INVISIBLE GARDEN – lightboxes

name: the Spider and the Bee, year start: 2015, year end: 2015, techniques: 2 lightboxes: 107cm x 71cm, duratrans photographic print mounted on plexi

This work is inspired by The Battle of the Books, a work of Jonathan Swift. It especially draws meaning from the fable of the Spider and the Bee. Diverse knowledge is a precious good. No art pour l’art, but art embedded in life.
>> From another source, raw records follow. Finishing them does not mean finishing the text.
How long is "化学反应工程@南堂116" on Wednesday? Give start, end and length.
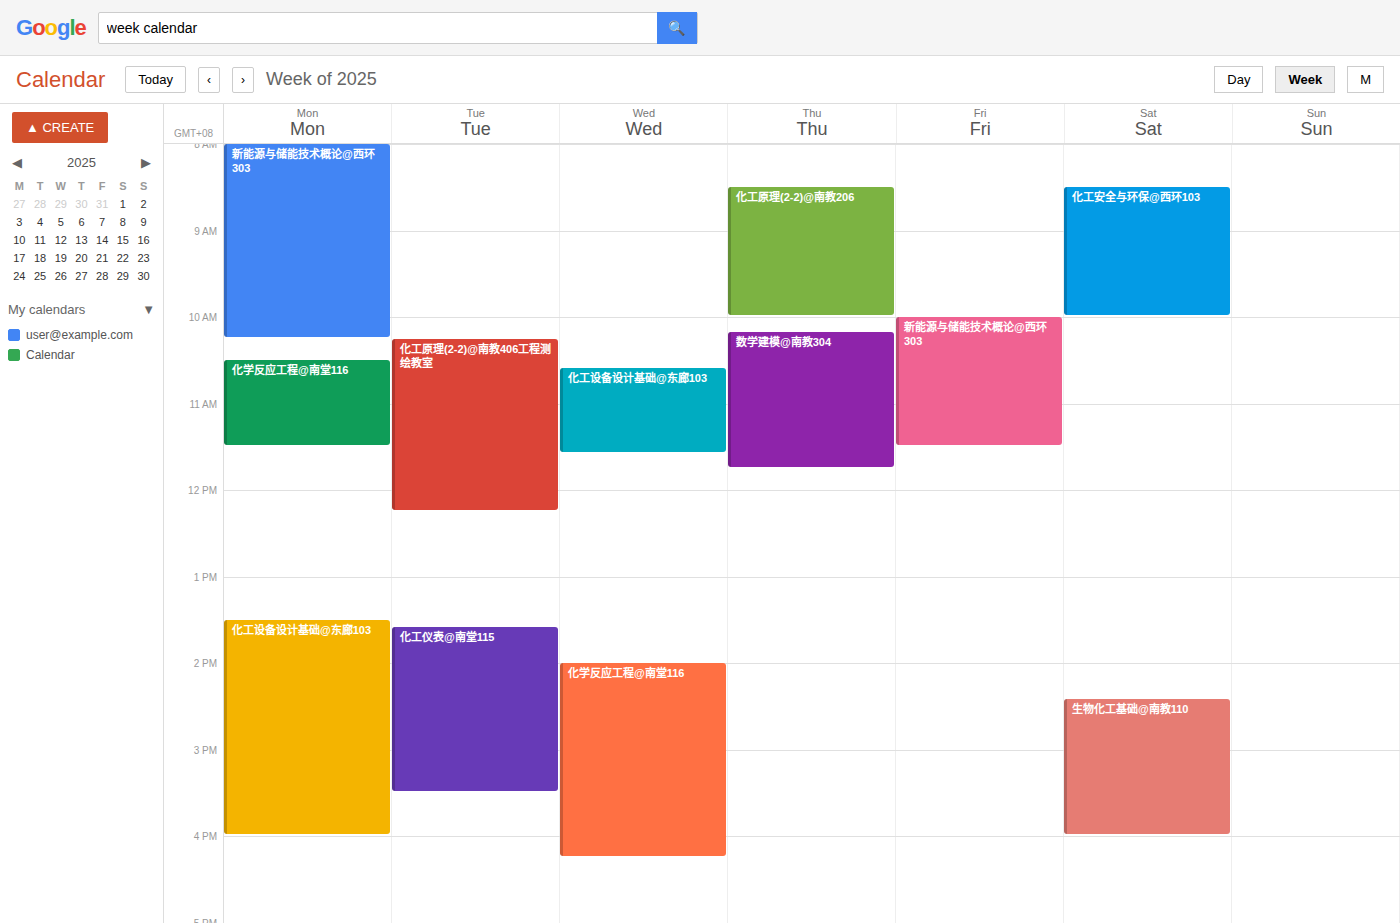
2:00 PM to 4:15 PM, 2 hours 15 minutes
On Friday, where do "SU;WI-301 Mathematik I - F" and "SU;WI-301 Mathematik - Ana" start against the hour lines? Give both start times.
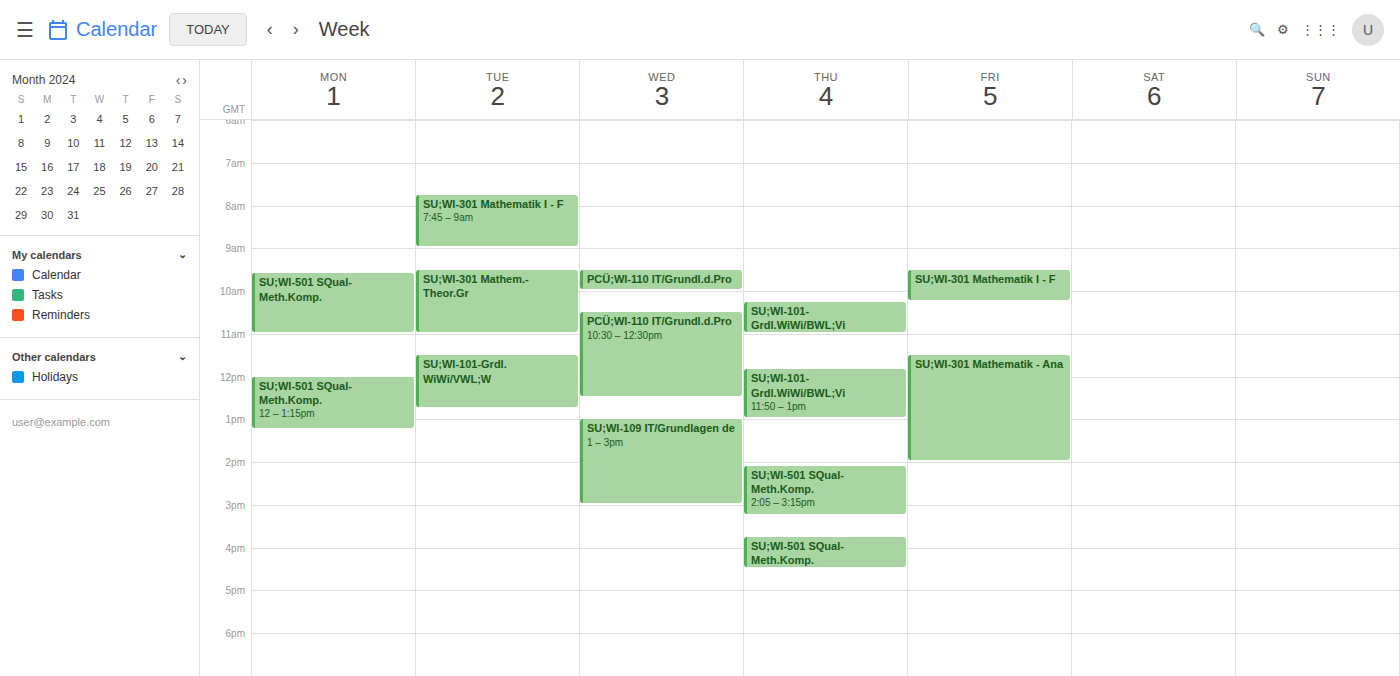
"SU;WI-301 Mathematik I - F": 09:30, halfway between the 09:00 and 10:00 lines. "SU;WI-301 Mathematik - Ana": 11:30, halfway between the 11:00 and 12:00 lines.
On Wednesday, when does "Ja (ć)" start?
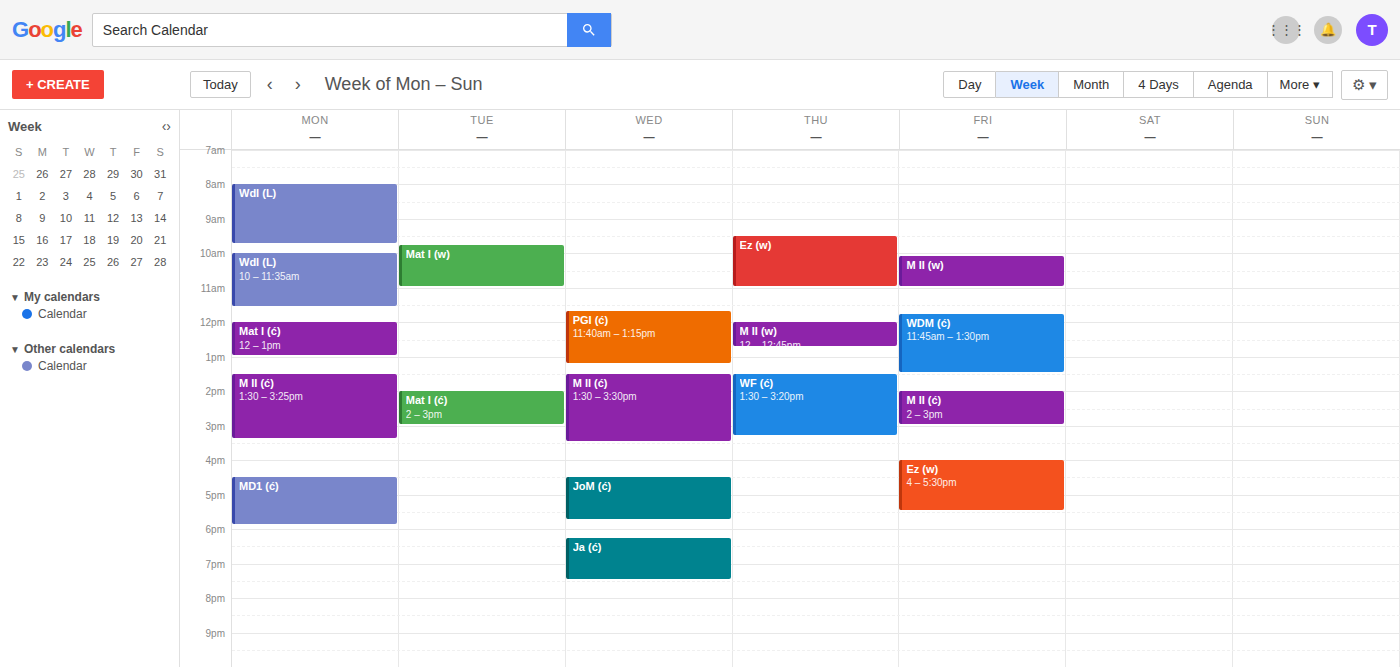
18:15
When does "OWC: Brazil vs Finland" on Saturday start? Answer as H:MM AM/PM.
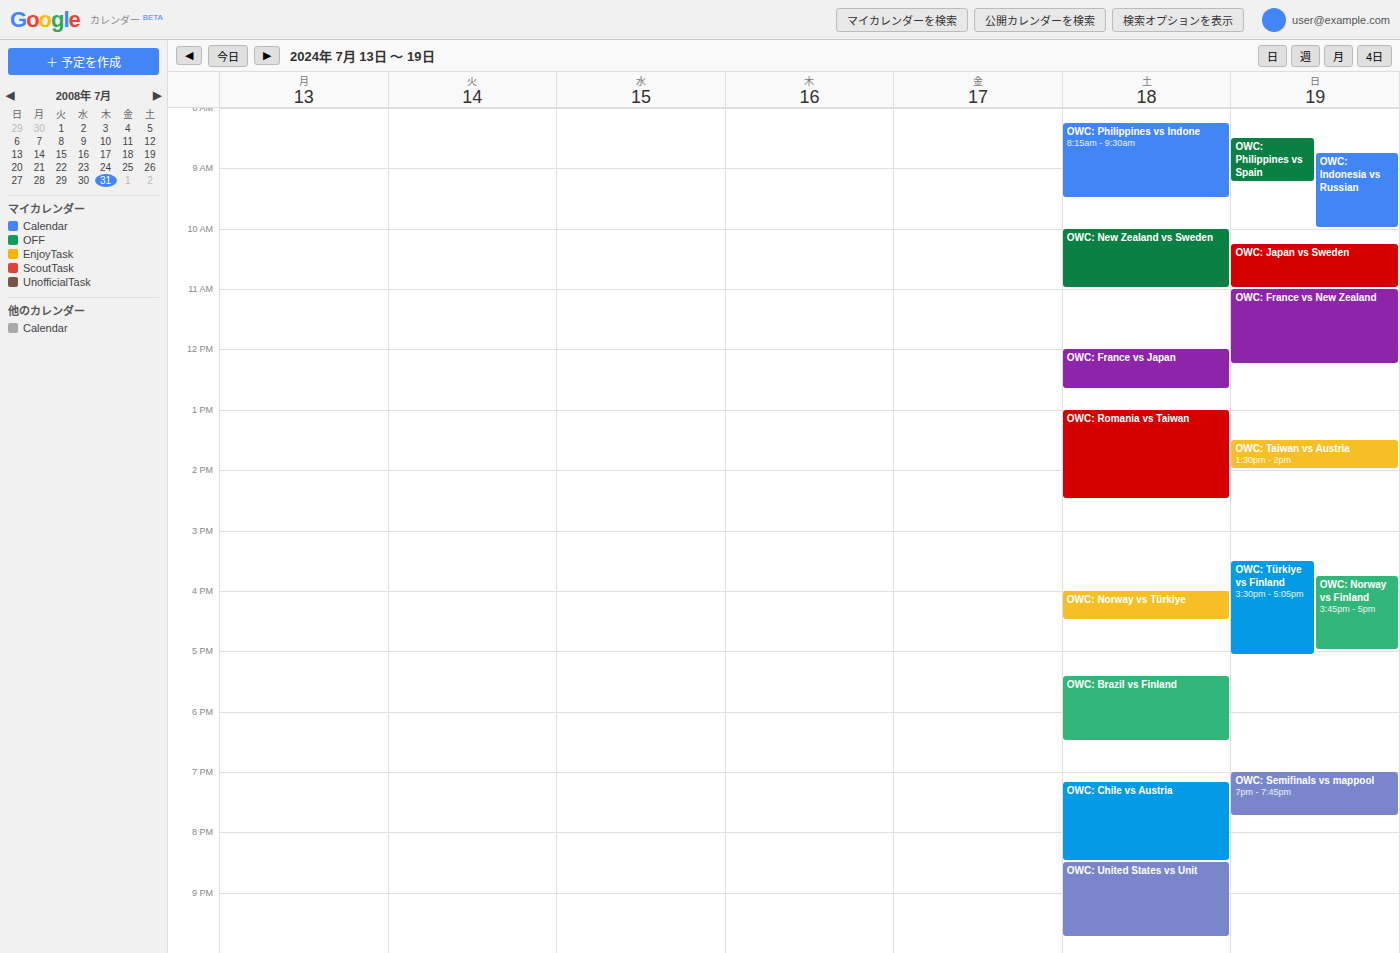
5:25 PM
The Battle of the Books is the name of a short satire written by Jonathan Swift and published as part of the prolegomena to his A Tale of a Tub in 1704. It depicts a literal battle between books in the King’s Library, as ideas and authors struggle for supremacy. Because of the satire, The Battle of the Books has become a term for the Quarrel of the Ancients and the Moderns.

double-pix+txt_web

The combat in the Battle is interrupted by the interpolated allegory of the spider and the bee. A spider, “swollen up to the first Magnitude, by the Destruction of infinite Numbers of Flies” resides like a castle holder above a top shelf, and a bee, flying from the natural world and drawn by curiosity, wrecks the spider’s web. The spider curses the bee for clumsiness and for wrecking the work of one who is his better. The spider says that his web is his home, a stately manor, while the bee is a vagrant who goes anywhere in nature without any concern for reputation. The bee answers that he is doing the bidding of nature, aiding in the fields, while the spider’s castle is merely what was drawn from its own body, which has “a good plentiful Store of Dirt and Poison.”
The bee is like the ancients and like authors: it gathers its materials from nature and sings its drone song in the fields. The spider is like the moderns and like critics: it kills the weak and then spins its web (books of criticism) from the taint of its own body digesting the viscera.